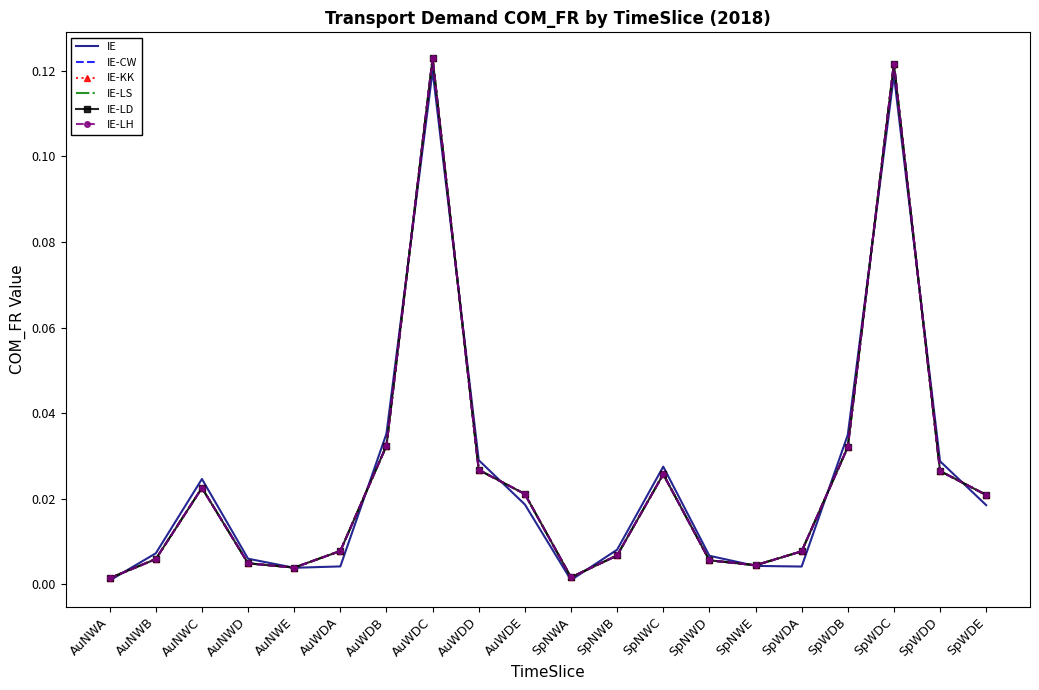

Which series changed the most between AuNWE and SpWDD?

IE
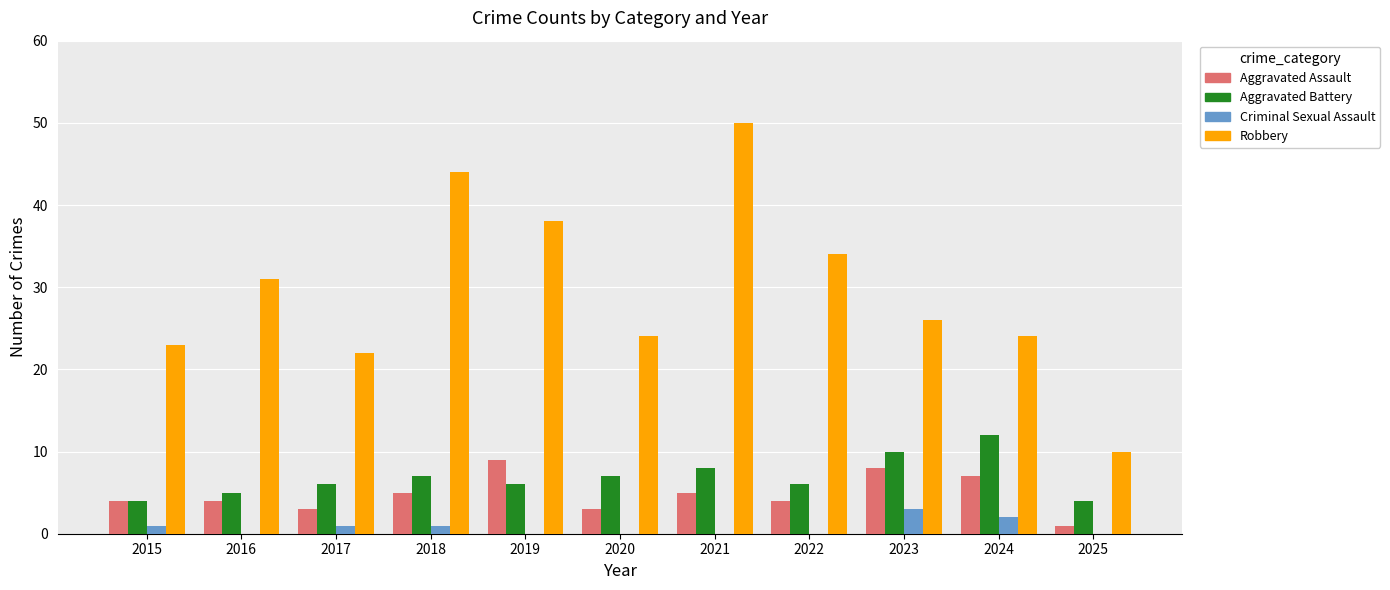

What is the average value of the Robbery series?

30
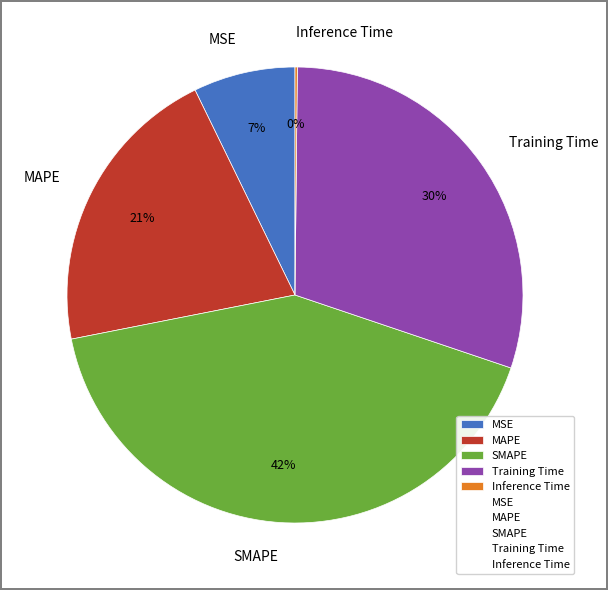

To the nearest percent, what percentage of the pie is Training Time?

30%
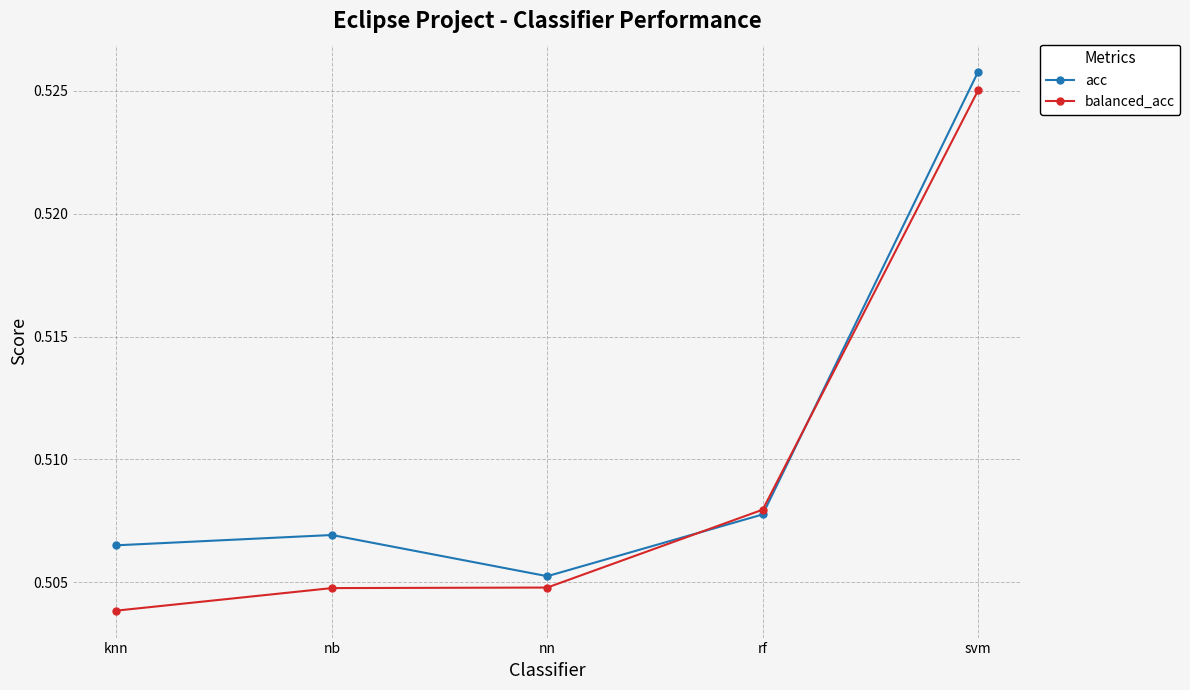

What are all the series names shown in the legend?

acc, balanced_acc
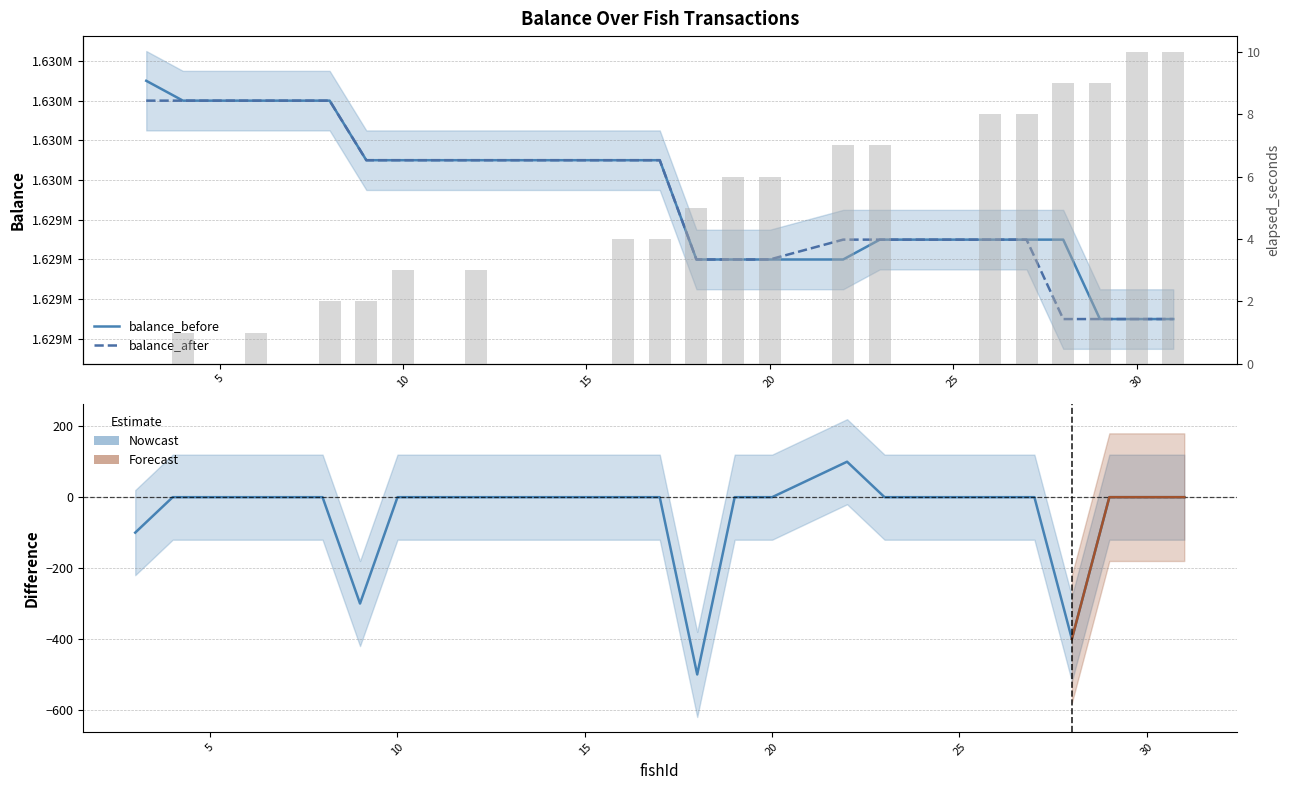

At which category is the sum across all series the highest?

8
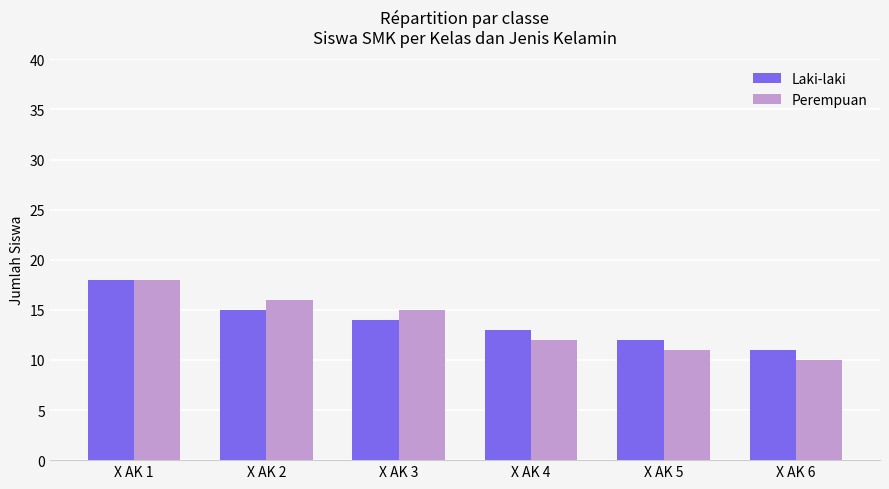

What is the total value across all series at X AK 2?

31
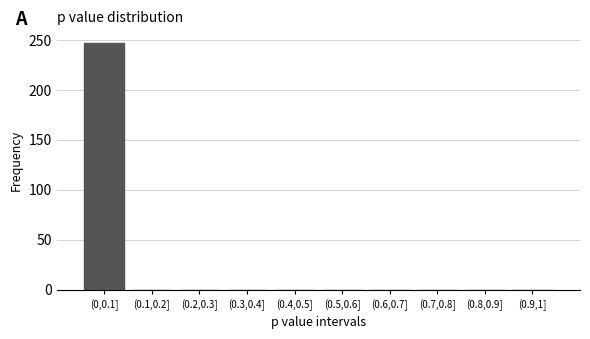

Reading right to left, list all the values displayed in this chart.

(0.9,1]=0	(0.8,0.9]=0	(0.7,0.8]=0	(0.6,0.7]=0	(0.5,0.6]=0	(0.4,0.5]=0	(0.3,0.4]=0	(0.2,0.3]=0	(0.1,0.2]=0	(0,0.1]=247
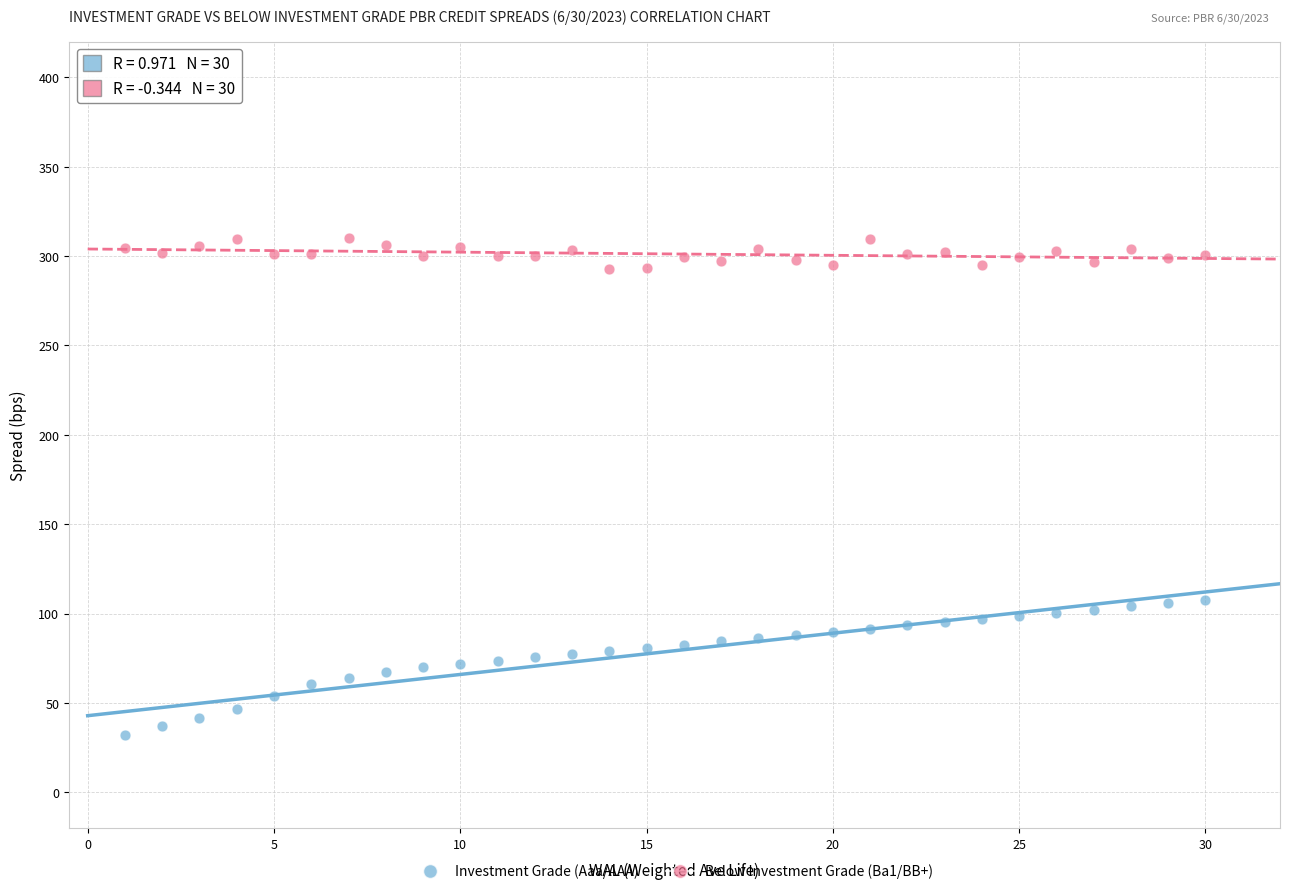

Which series reaches the minimum Y coordinate?

Investment Grade (Aaa/AAA)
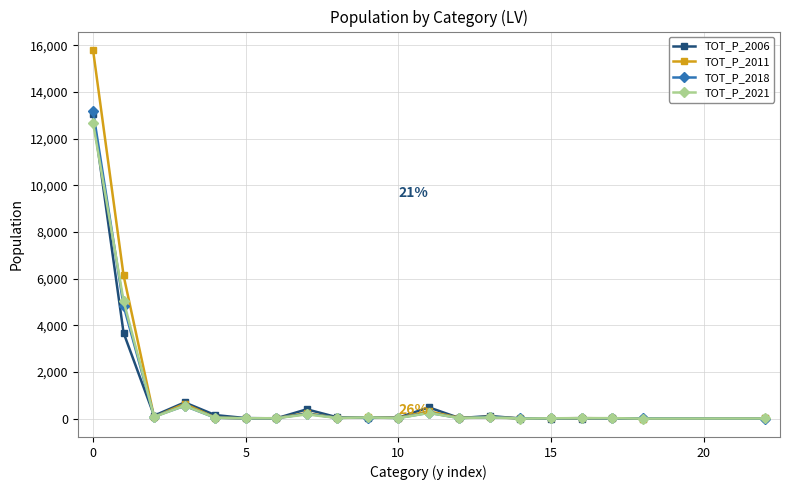

What is the average value of the TOT_P_2011 series?

1175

━━━━━━━━━━━━━━━━━━━━

REQUIRED WORK
Can you pull out all the text lines from the items above and copy them verbatim, without the pictures?

EXERCISE RESULT
Which series changed the most between AuNWE and SpWDD?

IE

What is the average value of the Robbery series?

30

To the nearest percent, what percentage of the pie is Training Time?

30%

What are all the series names shown in the legend?

acc, balanced_acc

At which category is the sum across all series the highest?

8

What is the total value across all series at X AK 2?

31

Reading right to left, list all the values displayed in this chart.

(0.9,1]=0	(0.8,0.9]=0	(0.7,0.8]=0	(0.6,0.7]=0	(0.5,0.6]=0	(0.4,0.5]=0	(0.3,0.4]=0	(0.2,0.3]=0	(0.1,0.2]=0	(0,0.1]=247

Which series reaches the minimum Y coordinate?

Investment Grade (Aaa/AAA)

What is the average value of the TOT_P_2011 series?

1175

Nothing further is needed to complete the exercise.